In response to house prices becoming less affordable, the build to rent sector is gaining in popularity. It essentially involves new developments that are built for the purpose of being sold to institutional investors and subsequently let, as opposed to being sold directly to the public. It could be a strong growth area, with two smaller companies offering investors the opportunity to benefit.

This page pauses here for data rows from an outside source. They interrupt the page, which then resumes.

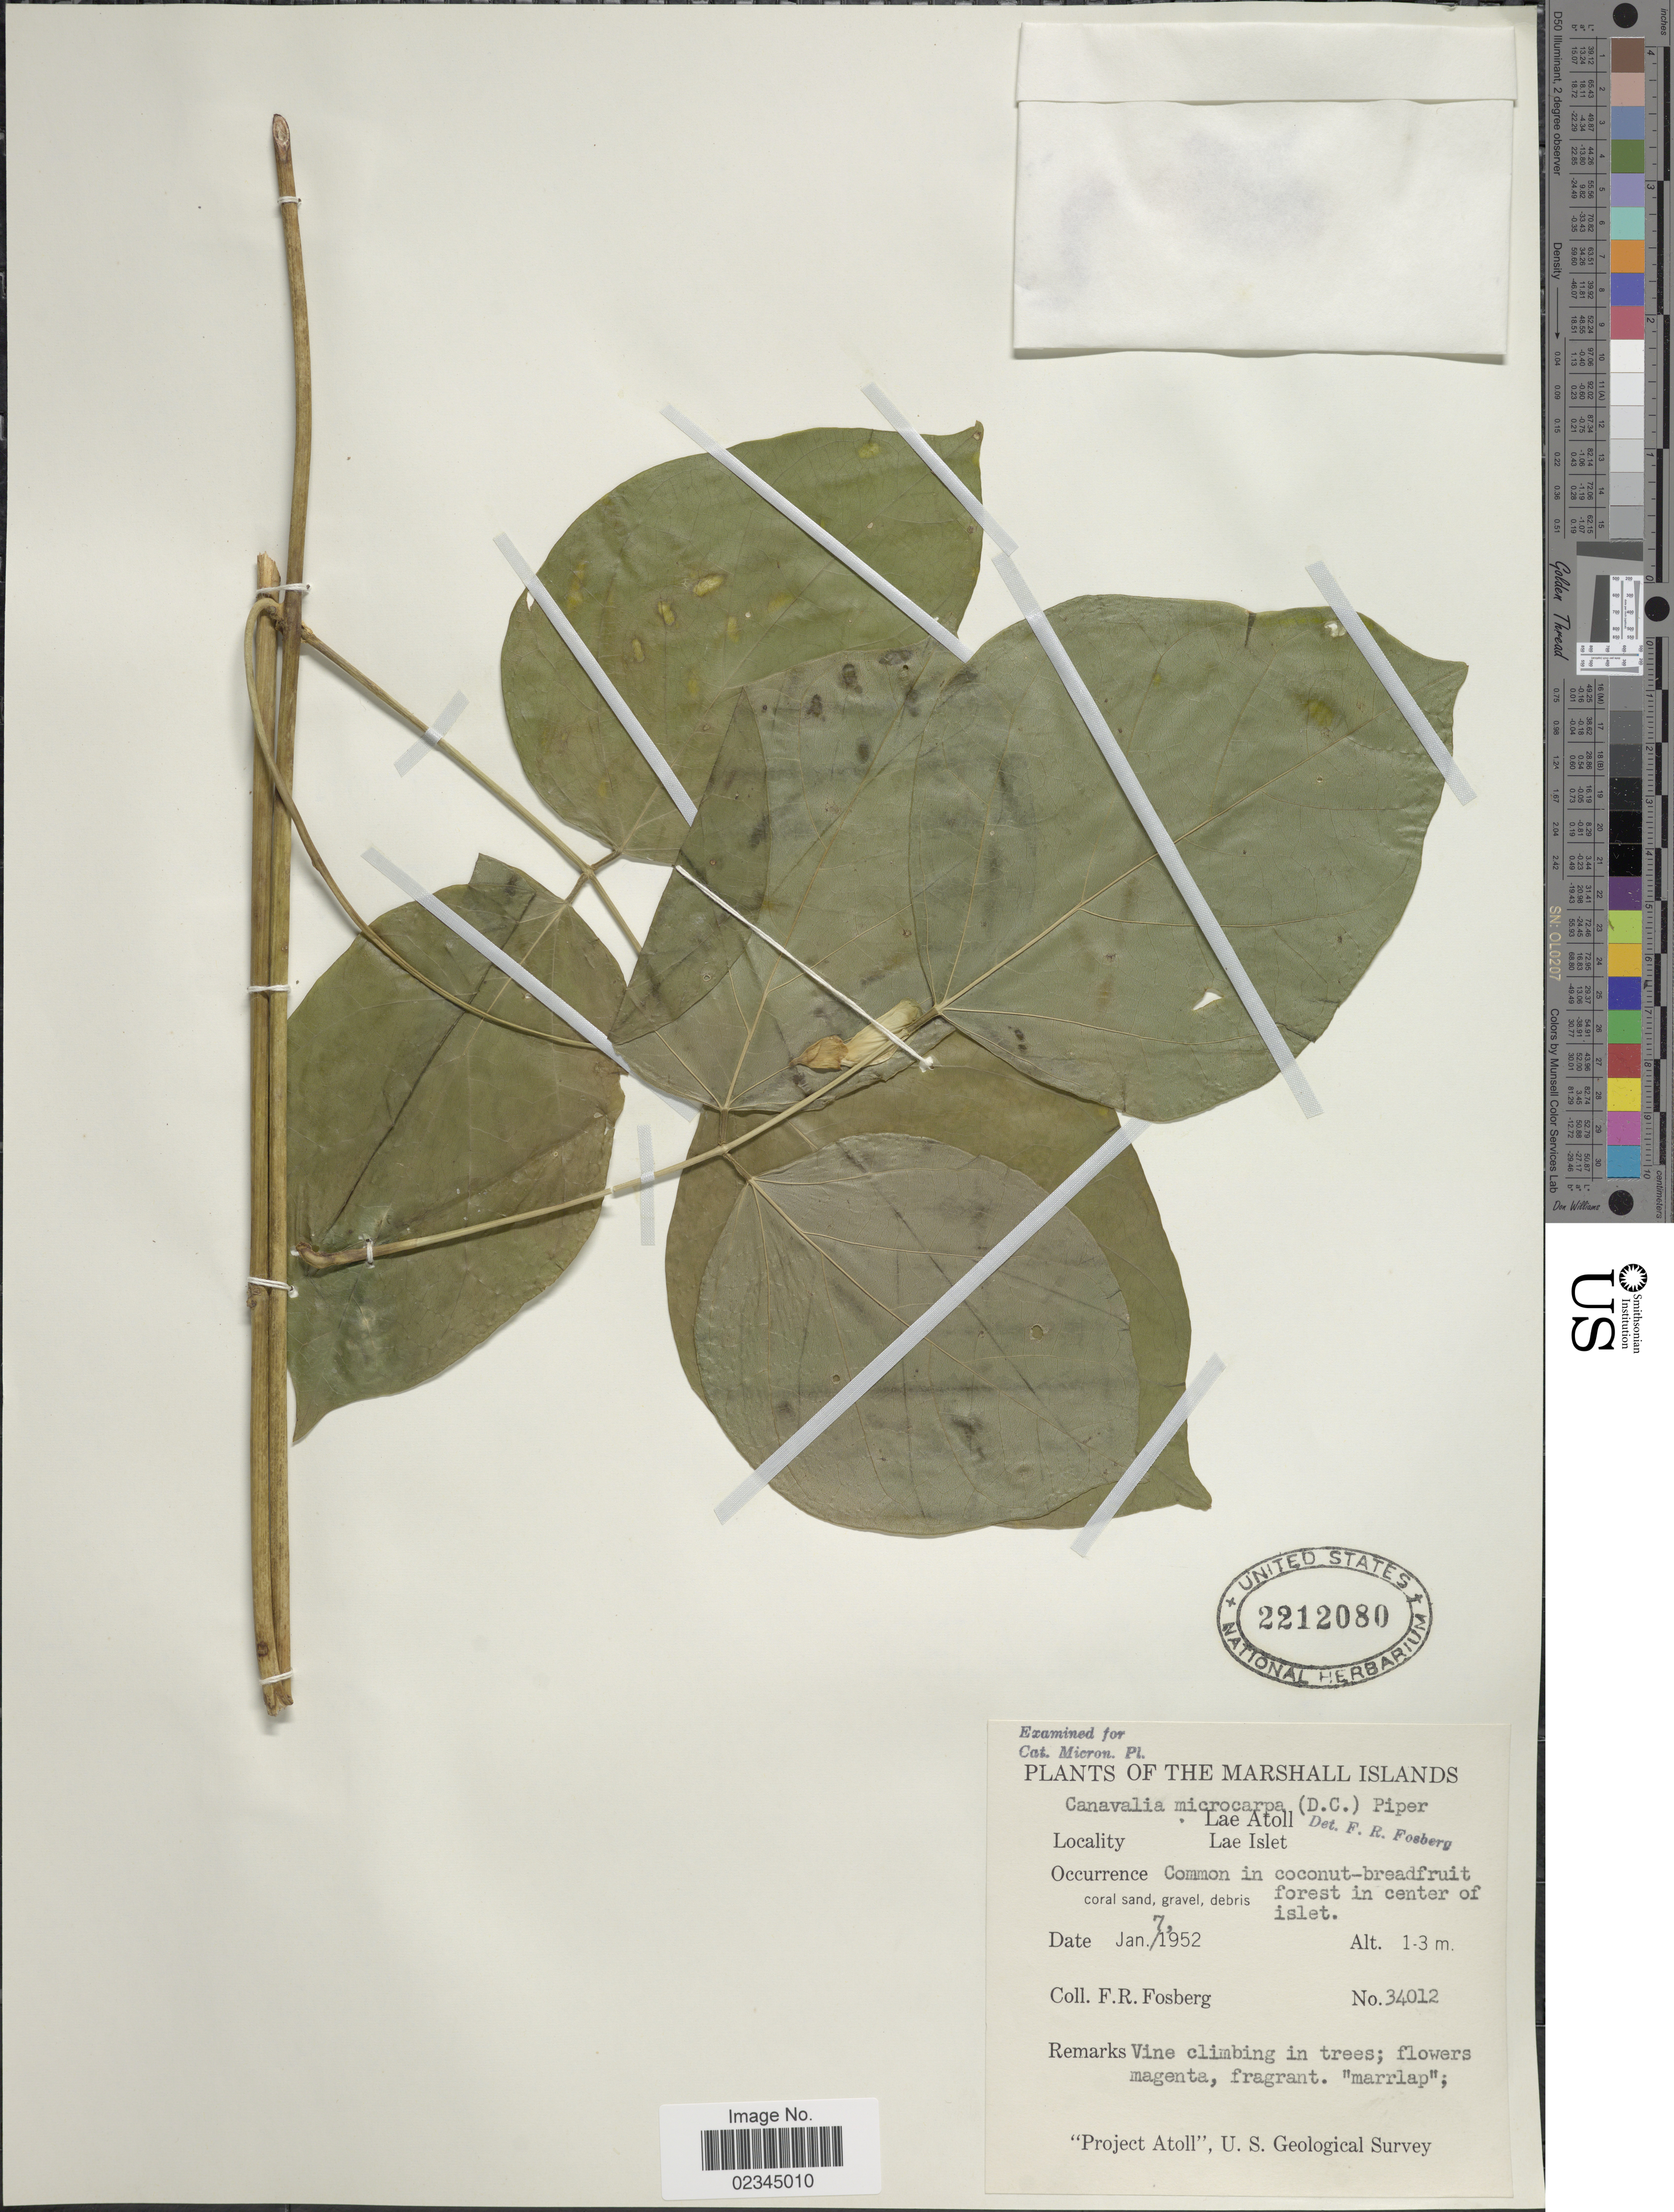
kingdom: Plantae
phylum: Tracheophyta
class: Magnoliopsida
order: Fabales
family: Fabaceae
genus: Canavalia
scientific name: Canavalia cathartica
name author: Thouars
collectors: F. R. Fosberg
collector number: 34012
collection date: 1952-01-07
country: Marshall Islands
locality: Lae Atoll, Lae Islet, center of islet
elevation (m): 1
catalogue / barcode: US 2212080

Last year saw the house price to earnings ratio reach its highest-ever level. The average house price in the UK now costs around 7.8x the average salary. This is up from 7.6x in 2016, and is showing little sign of slowing down. Although Brexit may cause a degree of uncertainty in the near term, ultimately, demand for housing is likely to remain robust given low interest rates and the government’s demand-side policies. And since the number of houses being built is set to lag population growth over the coming years, housing affordability could worsen.
Build to rent
As always, the market finds a solution to the challenges it faces. One potential remedy could be the build to rent sector, which seems to be increasing in popularity – particularly in London. As mentioned, developments are sold for the purpose of being rented on the private market. They are usually purchased by institutional investors who are seeking to generate what has proved to be consistent capital growth, as well as resilient income growth due to the high demand for rental properties.
The segment is expected to grow in the long run. In London, for instance, the number of private renters is expected to increase, to reach the same level as owner occupiers by 2025. Alongside affordability issues, renting provides greater flexibility for younger people. Newer and better-quality developments that can be rented easily may also seem preferable to purchasing an older property in a less desirable area.
Two smaller companies that are operating in the build to rent sector are Telford Homes (LON:TEF) and Watkin Jones (LON:WJG). Both companies have signed various agreements with institutional investors in recent quarters to construct build to rent developments. They remain upbeat about the potential for the build to rent sector in the medium term, and seem likely to focus greater resources on the area in future years.
Telford Homes has a P/E ratio of 8.2 at the moment, while Watkin Jones’ P/E ratio stands at 14.2. Their respective forward dividend yields are 4.6% and 3.7%. With both companies forecast to post positive EPS growth over the next two financial years, they could offer investment potential from a growth, value and income perspective.